I would suggest focusing this debate on finding a solution rather than just continuing this circular argumentation. Likewise, I'm not here to target anyone, I try to present examples to back up my reasoning, and I would like to receive the same courtesy from you.

"Best rank" aka "truthy" should be a concept built in Wikibase software. We should make data reusers least impacted if additional ranks are added to Wikibase (Example proposal: https://www.wikidata.org/wiki/User:ChristianKl/Draft:New_Ranks, which also change how normal rank statements are regarded).

why is this “core” subset of the data model so important now?

The requirements document states that quite clearly (emphasis mine).

"There are three possible ranks"

and

"This model is intentionally left coarse and simple. The three levels translate to different treatments in data access, UI (e.g., what is displayed by default), and export (one could, e.g., have an export with only the preferred and normal Statements). The ranks may also be useful for protecting Statements from editing (e.g., by protecting only preferred and normal statements). More fine-grained rankings do not seem to have such a clear interpretation and would thus increase the UI complexity unnecessarily. Having only two ranks (or no ranks at all), on the other hand, would make it harder to cope with Statements that are not trusted, known to contain wrong claims, or simply unpatrolled (if ranks are used for protection)."

For all I can see you can replace UI with any interface for that matter, users are users no matter what interface they choose to access the program's data and models with.

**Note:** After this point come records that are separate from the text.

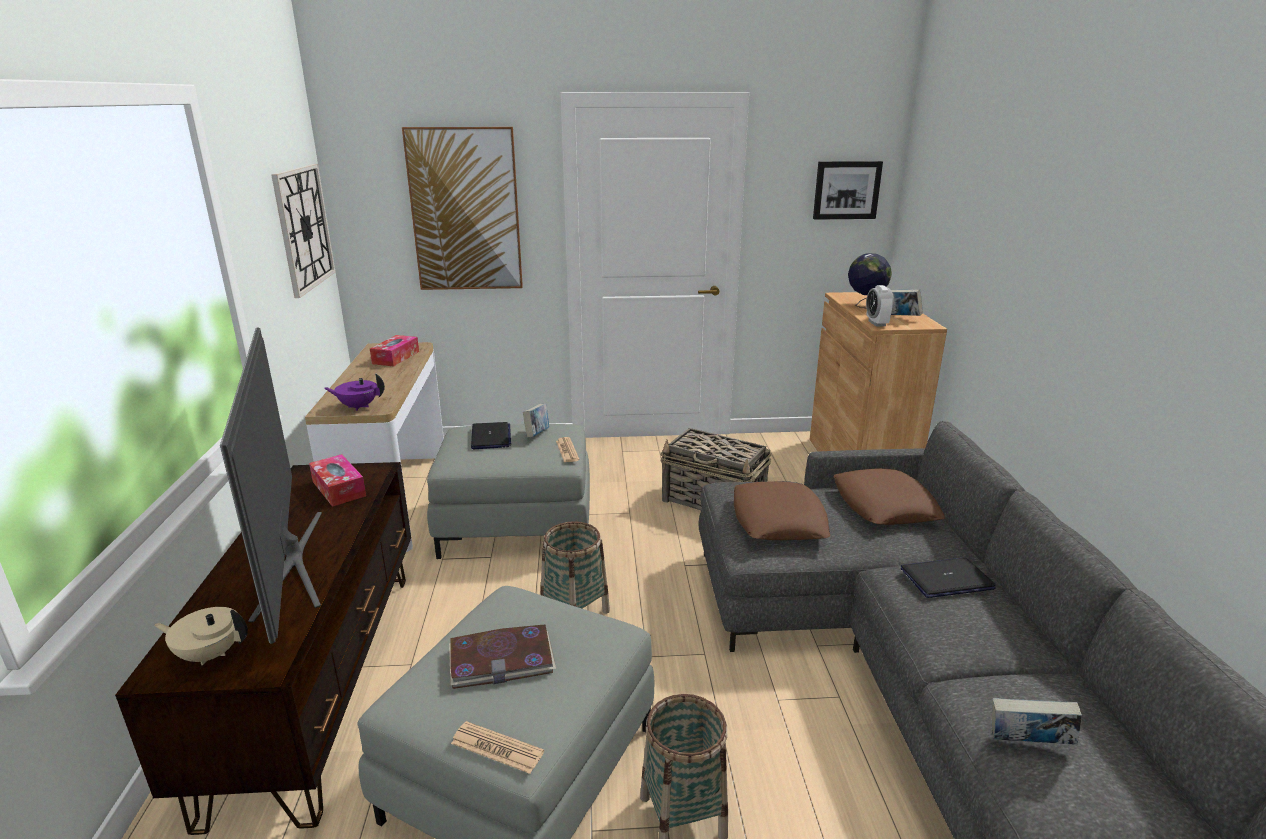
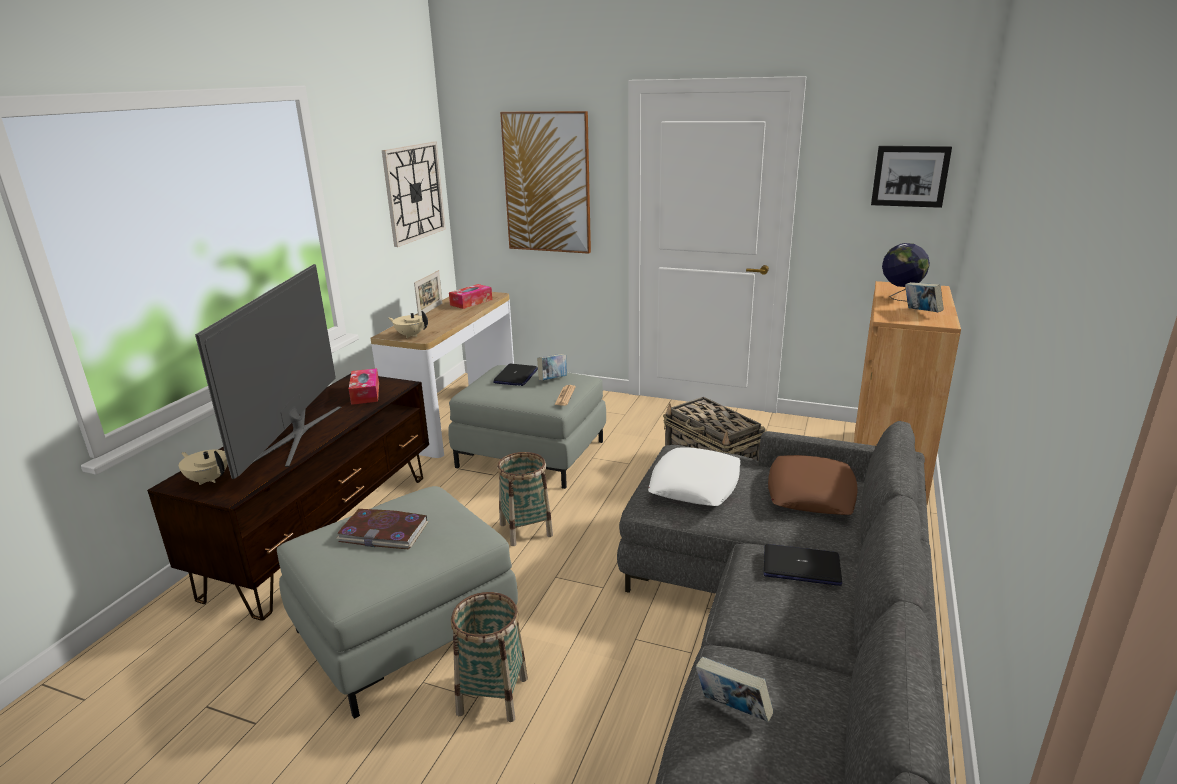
camera: 25 degrees right, 0 degrees up
(352, 372) = (430, 310): none -> picture frame
(358, 407) = (410, 335): purple teapot -> beige teapot
(497, 748) = (333, 585): newspaper -> none
(778, 520) = (695, 485): brown pillow -> white pillow
(877, 323) = (887, 315): alarm clock -> none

I think we need to distinguish here between the ranks a statement can have, and how you can filter statements by rank. This task isn’t proposing to add a new rank that a statement can actually have (there are such proposals in the community, including also T210961, but as far as I’m aware none of the proposed ranks are intended to be truthy / included in best-rank, so I would leave them aside here). But when it comes to filtering statements by rank, best-rank is a useful concept, and it’s part of the data model too. In fact I would argue it’s more useful than filtering by any single rank value (or list of rank values): in Lua, we have getBestStatements() and getAllStatements(), but getAllStatements() doesn’t have a rank filter, so best-rank filtering is the only kind of rank filter we make easy.

What do you mean by "requires me to look at the rank"? In the ordered solution, you don't really have to look at the rank if you're only interested in "one" preferred statement (which is the actual implementation requirement that brought us to this point), if you mean "know about rank" in general, then neither solution applies, and we should really just go with this additional API layer.

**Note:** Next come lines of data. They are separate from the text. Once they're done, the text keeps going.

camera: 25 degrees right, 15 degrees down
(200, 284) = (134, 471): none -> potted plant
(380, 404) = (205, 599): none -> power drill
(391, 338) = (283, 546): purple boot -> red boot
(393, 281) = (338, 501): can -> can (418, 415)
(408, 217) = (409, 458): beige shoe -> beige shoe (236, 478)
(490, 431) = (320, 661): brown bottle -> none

But there’s a difference between expecting only a single best-rank statement (while still being able to detect other best-rank statements, to flag such cases as unexpected, e.g. putting them in a maintenance category: that’s why Module:Statement returns a hasOther flag), and always picking the first best-rank statement regardless of whether any others exist.

Also, there are plenty of use cases for multiple best-rank statements too, even if that’s not what we happen to need in T298142. All the other best-rank interfaces we provide that I’m aware of – in Lua and RDF – produce a list of best-rank statements, not a single one.

The value I emphasize here is complexity, or to be more exact, maintainability and understandability of that particular client system and context, as well as that of the HTTP API.

I think it’s likely that adding support for filtering by multiple ranks, and then also sorting by rank, actually adds more complexity to the system than returning best-rank statements (which we already have code for: StatementList::getBestStatements()).

After a discussion within the team, we have decided not to tackle this feature at this point in time and in the scope of this project. We will, however, keep this feature in mind for a later date and hopefully will be able to implement it in the new lexeme special page to mitigate any remaining tech debt.